(Beginning of STORED DATA)

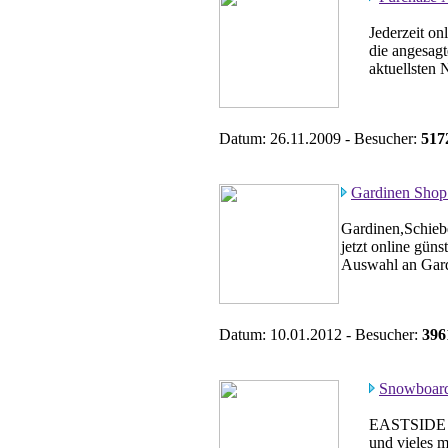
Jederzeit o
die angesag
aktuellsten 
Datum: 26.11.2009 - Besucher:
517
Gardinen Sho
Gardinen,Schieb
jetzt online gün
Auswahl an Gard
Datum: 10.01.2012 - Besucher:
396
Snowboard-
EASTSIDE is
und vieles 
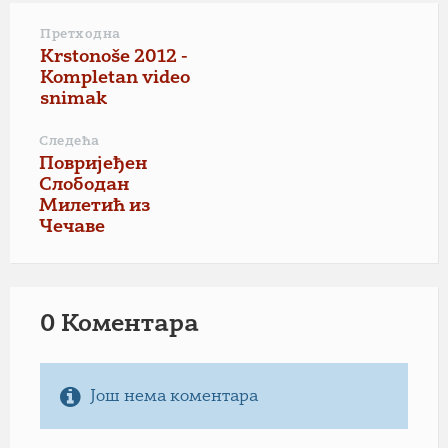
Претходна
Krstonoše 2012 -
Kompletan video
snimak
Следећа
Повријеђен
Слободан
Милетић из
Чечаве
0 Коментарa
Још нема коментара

(End of STORED DATA)
(Beginning of STORED DATA)

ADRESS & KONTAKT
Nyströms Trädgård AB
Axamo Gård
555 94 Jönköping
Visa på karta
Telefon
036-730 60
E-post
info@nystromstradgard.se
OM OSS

(End of STORED DATA)

> **EXERCISE**:
Quote the lines from the entries verbatim, beginning with the line containing "Jederzeit o" and continuing through the line containing "Још нема коментара", including both of those lines. Leave the pictures out of your answer.

> **EXERCISE RESULT**:
Jederzeit o
die angesag
aktuellsten 
Datum: 26.11.2009 - Besucher:
517
Gardinen Sho
Gardinen,Schieb
jetzt online gün
Auswahl an Gard
Datum: 10.01.2012 - Besucher:
396
Snowboard-
EASTSIDE is
und vieles 
Претходна
Krstonoše 2012 -
Kompletan video
snimak
Следећа
Повријеђен
Слободан
Милетић из
Чечаве
0 Коментарa
Још нема коментара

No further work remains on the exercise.